EXERCISE DETAILS: In the entries below, find the line with "b. Endometrial Cancer" and the line with "An increased risk of endometrial". Return those two lines and all lines between them, exactly.

DATA EXTRACTS:
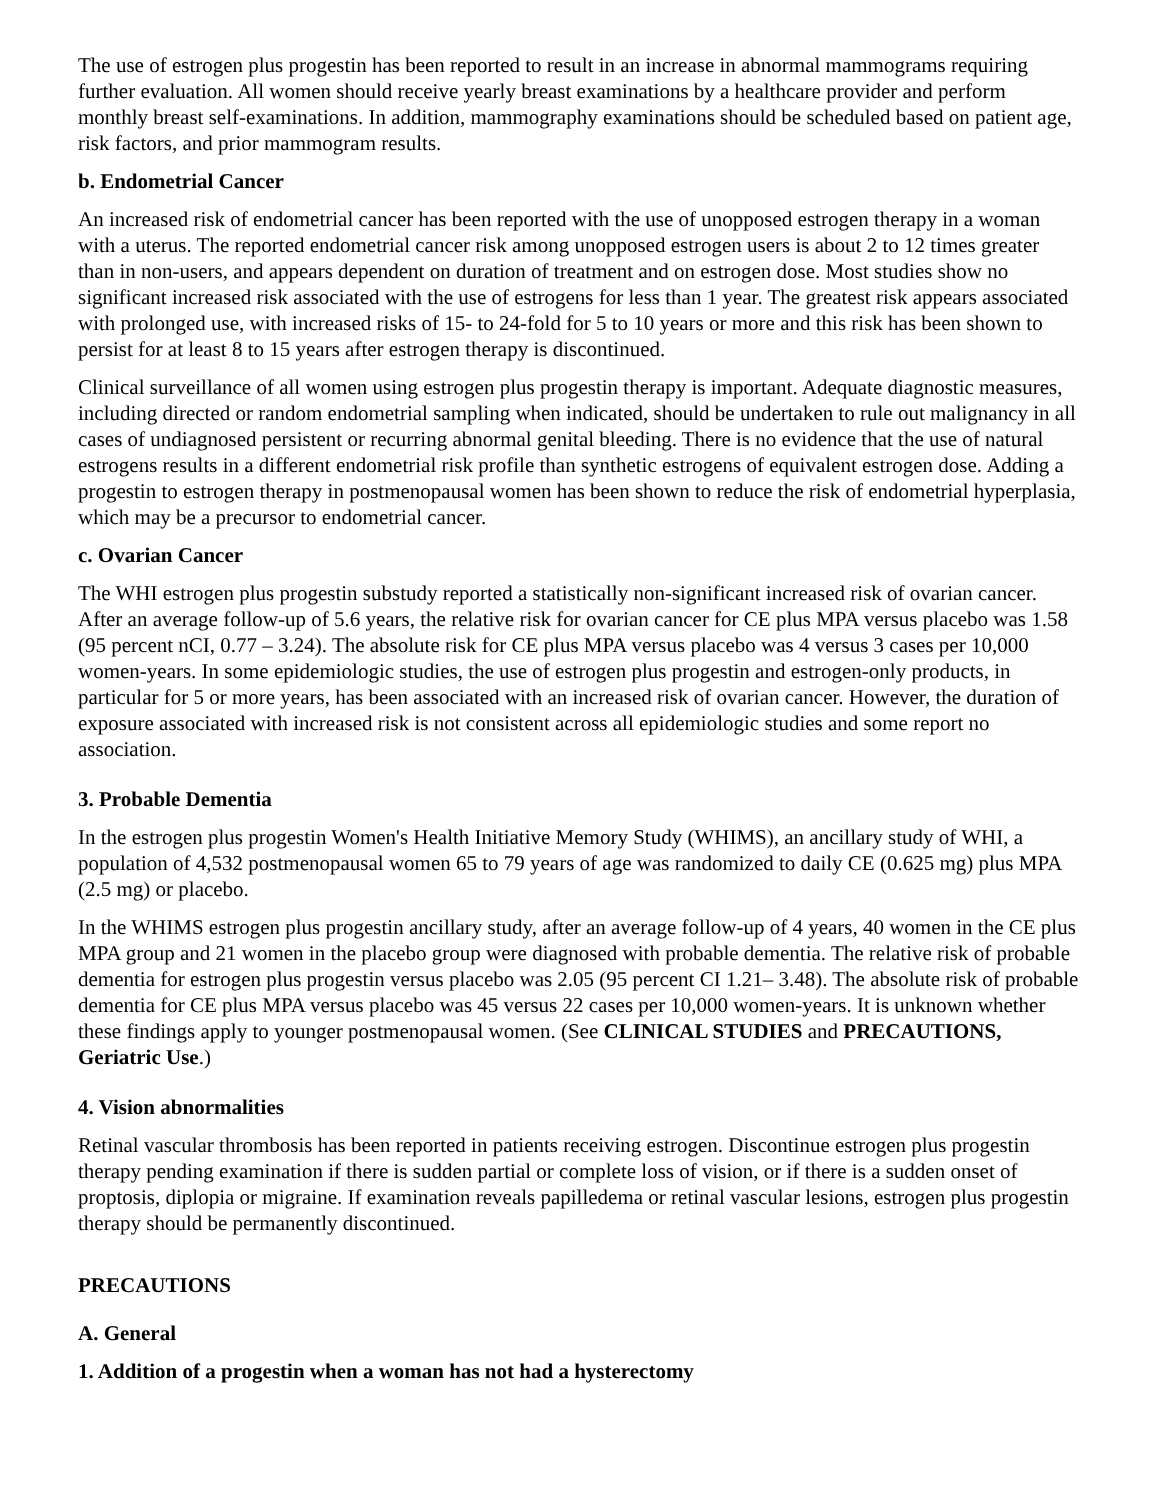The use of estrogen plus progestin has been reported to result in an increase in abnormal mammograms requiring further evaluation. All women should receive yearly breast examinations by a healthcare provider and perform monthly breast self-examinations. In addition, mammography examinations should be scheduled based on patient age, risk factors, and prior mammogram results.
b. Endometrial Cancer
An increased risk of endometrial cancer has been reported with the use of unopposed estrogen therapy in a woman with a uterus. The reported endometrial cancer risk among unopposed estrogen users is about 2 to 12 times greater than in non-users, and appears dependent on duration of treatment and on estrogen dose. Most studies show no significant increased risk associated with the use of estrogens for less than 1 year. The greatest risk appears associated with prolonged use, with increased risks of 15- to 24-fold for 5 to 10 years or more and this risk has been shown to persist for at least 8 to 15 years after estrogen therapy is discontinued.
Clinical surveillance of all women using estrogen plus progestin therapy is important. Adequate diagnostic measures, including directed or random endometrial sampling when indicated, should be undertaken to rule out malignancy in all cases of undiagnosed persistent or recurring abnormal genital bleeding. There is no evidence that the use of natural estrogens results in a different endometrial risk profile than synthetic estrogens of equivalent estrogen dose. Adding a progestin to estrogen therapy in postmenopausal women has been shown to reduce the risk of endometrial hyperplasia, which may be a precursor to endometrial cancer.
c. Ovarian Cancer
The WHI estrogen plus progestin substudy reported a statistically non-significant increased risk of ovarian cancer. After an average follow-up of 5.6 years, the relative risk for ovarian cancer for CE plus MPA versus placebo was 1.58 (95 percent nCI, 0.77 – 3.24). The absolute risk for CE plus MPA versus placebo was 4 versus 3 cases per 10,000 women-years. In some epidemiologic studies, the use of estrogen plus progestin and estrogen-only products, in particular for 5 or more years, has been associated with an increased risk of ovarian cancer. However, the duration of exposure associated with increased risk is not consistent across all epidemiologic studies and some report no association.
3. Probable Dementia
In the estrogen plus progestin Women's Health Initiative Memory Study (WHIMS), an ancillary study of WHI, a population of 4,532 postmenopausal women 65 to 79 years of age was randomized to daily CE (0.625 mg) plus MPA (2.5 mg) or placebo.
In the WHIMS estrogen plus progestin ancillary study, after an average follow-up of 4 years, 40 women in the CE plus MPA group and 21 women in the placebo group were diagnosed with probable dementia. The relative risk of probable dementia for estrogen plus progestin versus placebo was 2.05 (95 percent CI 1.21– 3.48). The absolute risk of probable dementia for CE plus MPA versus placebo was 45 versus 22 cases per 10,000 women-years. It is unknown whether these findings apply to younger postmenopausal women. (See CLINICAL STUDIES and PRECAUTIONS, Geriatric Use.)
4. Vision abnormalities
Retinal vascular thrombosis has been reported in patients receiving estrogen. Discontinue estrogen plus progestin therapy pending examination if there is sudden partial or complete loss of vision, or if there is a sudden onset of proptosis, diplopia or migraine. If examination reveals papilledema or retinal vascular lesions, estrogen plus progestin therapy should be permanently discontinued.
PRECAUTIONS
A. General
1. Addition of a progestin when a woman has not had a hysterectomy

WRITTEN ANSWER:
b. Endometrial Cancer
An increased risk of endometrial cancer has been reported with the use of unopposed estrogen therapy in a woman with a uterus. The reported endometrial cancer risk among unopposed estrogen users is about 2 to 12 times greater than in non-users, and appears dependent on duration of treatment and on estrogen dose. Most studies show no significant increased risk associated with the use of estrogens for less than 1 year. The greatest risk appears associated with prolonged use, with increased risks of 15- to 24-fold for 5 to 10 years or more and this risk has been shown to persist for at least 8 to 15 years after estrogen therapy is discontinued.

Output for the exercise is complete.